Si intitola Il diritto d’autore sulle reti di comunicazione elettronica . È un’indagine conoscitiva pubblicata di recente sul sito ufficiale dell’Autorità per le Garanzie nelle Comunicazioni (AGCOM). Un corposo documento che non mira a fissare un quadro definitivo di regolamentazione, bensì a lasciare aperti i possibili scenari futuri , a dare a cittadini e imprese la possibilità di avanzare proposte. E di aprire un dibattito.
Nell’introduzione al documento, AGCOM ha ricordato un’esigenza di ricostruzione del quadro sul diritto d’autore in Italia, in modo da garantire un prezioso bilanciamento. In particolare, tra la libertà d’espressione, l’equa remunerazione degli autori e un’adeguata tutela dei diritti dei cittadini della Rete. Tenendo conto della necessità di garantire privacy e accesso alla cultura , in particolare sul web.

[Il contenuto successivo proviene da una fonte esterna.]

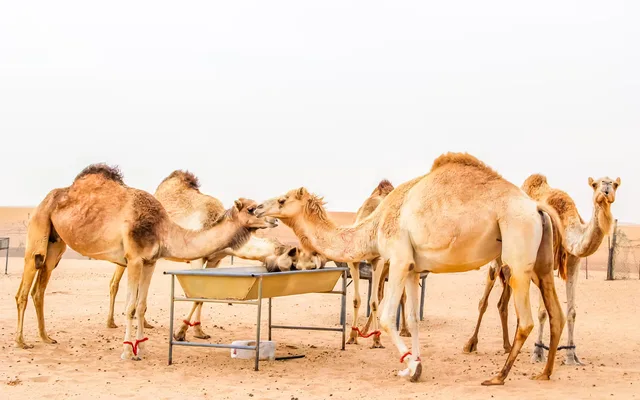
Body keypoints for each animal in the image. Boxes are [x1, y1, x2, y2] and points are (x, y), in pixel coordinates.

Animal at [15, 164, 271, 360]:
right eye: (252, 208)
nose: (272, 221)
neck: (162, 229)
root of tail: (46, 199)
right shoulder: (135, 259)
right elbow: (130, 307)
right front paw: (128, 352)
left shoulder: (150, 262)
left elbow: (141, 305)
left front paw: (143, 348)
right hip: (38, 231)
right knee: (24, 289)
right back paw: (21, 341)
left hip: (55, 245)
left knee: (39, 290)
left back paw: (46, 337)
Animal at [255, 152, 567, 385]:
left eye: (282, 200)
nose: (257, 208)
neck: (374, 225)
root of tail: (536, 207)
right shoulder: (413, 268)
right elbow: (414, 320)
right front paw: (416, 364)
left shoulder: (398, 259)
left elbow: (386, 317)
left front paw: (409, 367)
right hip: (541, 263)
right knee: (556, 313)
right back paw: (545, 373)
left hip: (517, 252)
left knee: (526, 320)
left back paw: (499, 376)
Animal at [463, 174, 620, 366]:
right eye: (595, 184)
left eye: (615, 184)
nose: (606, 188)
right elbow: (543, 312)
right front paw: (538, 353)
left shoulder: (573, 262)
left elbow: (572, 311)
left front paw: (571, 356)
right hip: (496, 259)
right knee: (484, 301)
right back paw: (471, 344)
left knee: (503, 303)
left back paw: (508, 346)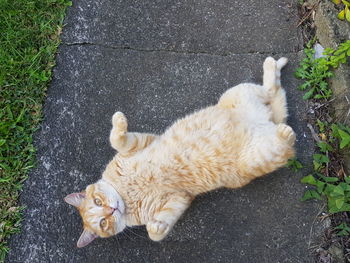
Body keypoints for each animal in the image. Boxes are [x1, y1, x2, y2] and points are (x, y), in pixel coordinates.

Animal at [63, 56, 296, 249]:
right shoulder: (179, 198)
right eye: (103, 223)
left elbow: (116, 138)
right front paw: (156, 227)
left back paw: (272, 64)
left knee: (271, 89)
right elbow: (157, 231)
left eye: (98, 202)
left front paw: (118, 120)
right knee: (283, 124)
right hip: (258, 158)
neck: (125, 194)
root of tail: (266, 122)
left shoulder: (140, 143)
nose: (111, 210)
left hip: (239, 92)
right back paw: (284, 130)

Questo innanzitutto perché l’Italia ha bisogno di riflettere su questo modello per conformarsi al pacchetto di direttive dell’Unione Europea sulle comunicazioni elettroniche. Pacchetto che ha sostanzialmente sottolineato come l’accesso a Internet sia un principio fondamentale dell’ordinamento comunitario .

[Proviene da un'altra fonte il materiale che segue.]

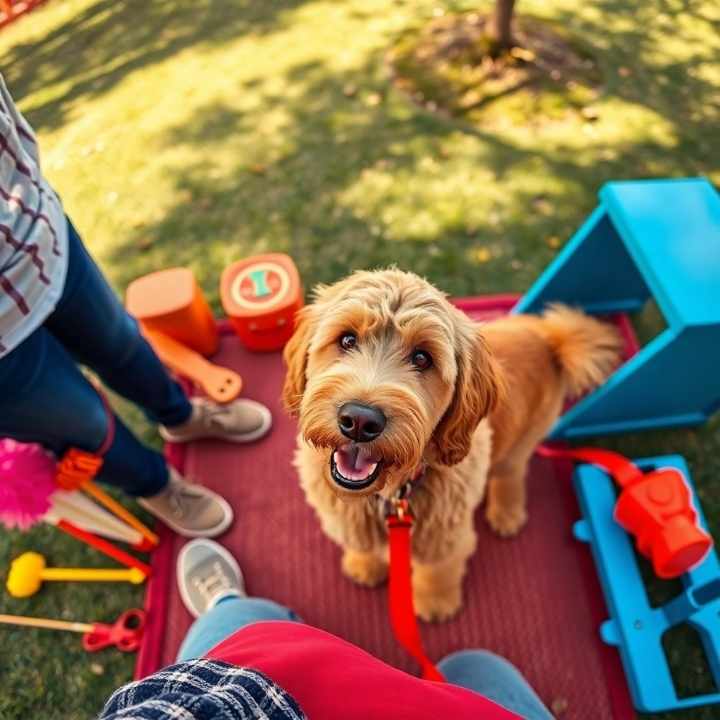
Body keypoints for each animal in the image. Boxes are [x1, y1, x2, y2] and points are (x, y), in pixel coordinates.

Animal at [284, 268, 620, 620]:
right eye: (347, 339)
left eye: (422, 358)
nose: (360, 421)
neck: (391, 494)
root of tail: (551, 340)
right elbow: (359, 541)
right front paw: (363, 564)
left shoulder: (446, 536)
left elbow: (438, 569)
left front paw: (435, 602)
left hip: (527, 435)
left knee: (510, 473)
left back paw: (507, 511)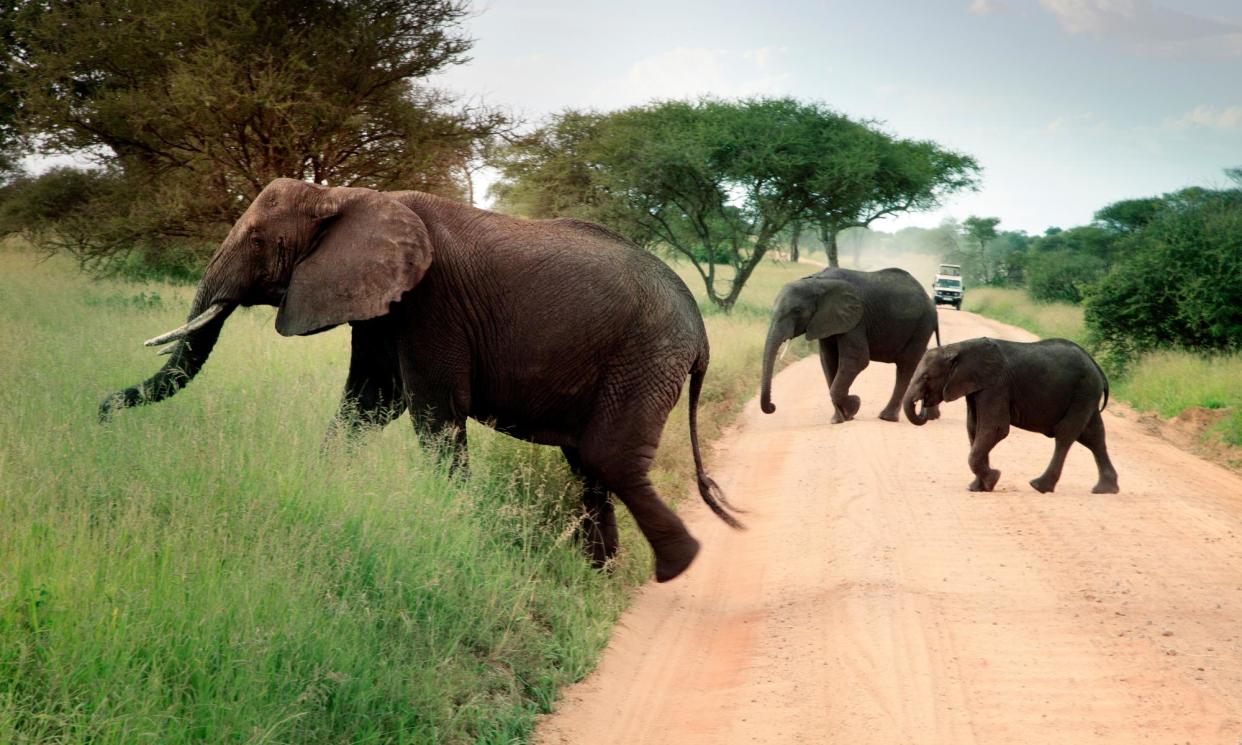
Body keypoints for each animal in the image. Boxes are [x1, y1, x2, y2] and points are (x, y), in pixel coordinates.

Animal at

Modello italiano, dunque. Nel Belpaese, il cosiddetto Decreto Romani vorrebbe affidare all’Autorità un potere di molto superiore a quello attuale, inclusa la possibilità di disconnettere gli utenti colti a violare ripetutamente il diritto d’autore. Nella sua indagine conoscitiva, AGCOM sembra aver intrapreso una strada teorica decisamente in controtendenza con quelle illuminate da paesi come la Gran Bretagna e la Francia .
Esempio. Secondo uno studio effettuato sul traffico a livello globale – e riportato nel documento – il fenomeno della pirateria a mezzo P2P appare in diminuzione. Precisamente, dal 40 per cento del 2007 al 19 per cento del 2009 . Mentre a crescere sarebbe il numero di abbonamenti a banda larga. Questo potrebbe voler dire, a detta di AGCOM, che la crescita degli abbonamenti broadband allontanerà i cittadini dal P2P, facilitando la vita al mercato dei contenuti digitali legali.
AGCOM ha ricordato che esistono seri obblighi tecnici e giuridici nelle pratiche di accertamento di illeciti sulla Rete. Limiti come quelli imposti dalle direttive comunitarie, che escludono l’ipotesi di affidare poteri di monitoraggio ai provider . O limiti come quelli sottolineati dai principi a tutela della neutralità della Rete. O della privacy dei cittadini.
E in contrasto con privacy e neutrality sarebbero anche quelle che attualmente sono le misure nella lotta alla pirateria, poco adattabili ad un utilizzo all’interno del mercato residenziale a banda larga. Inoltre, misure tecniche come il port blocking sarebbero facilmente aggirabili da parte degli utenti , ad esempio variando la configurazione di connessione del client P2P relativamente alle porte di rete.
E il content filtering , uno dei metodi più utilizzati per filtrare l’accesso ai contenuti web, sarebbe in contrasto evidente con i principi a tutela della privacy e della net neutrality . Mentre le tecnologie di Deep Packet Inspection , a detta di AGCOM, potrebbero violare – se attuate su larga scala – gli stessi principi di libertà democratica.
L’Autorità si è fatta quindi promotrice della necessità urgente di procedere ad una riformulazione dell’impianto normativo attuale. Una soluzione ipotetica, tra le altre, potrebbe essere quella delle licenze collettive estese . Si tratta di un sistema di adesione volontaria, in virtù del quale gli enti di gestione collettiva negoziano per conto degli aventi diritto la licenza con gli operatori che veicoleranno poi i contenuti digitali su Internet.
AGCOM ha quindi illustrato ciò che sta attualmente accadendo in paesi come la Francia , il Regno Unito e gli Stati Uniti , sottolineando come approcci basati su divieti e repressioni non abbiano ad oggi dimostrato particolare efficacia . Soprattutto in un’ottica di garanzia di una giusta tutela sia degli autori che degli utenti.
Il documento di AGCOM ha poi riportato alcune delle teorie sviluppate dal professore di diritto di Harvard Lawrence Lessig che ha sottolineato l’importanza di conoscere quelli che sono degli aspetti positivi legati al file sharing. Una società non dovrebbe quindi fare a meno dei benefici legati al P2P, non a causa di un atteggiamento che vorrebbe stroncarlo sul nascere.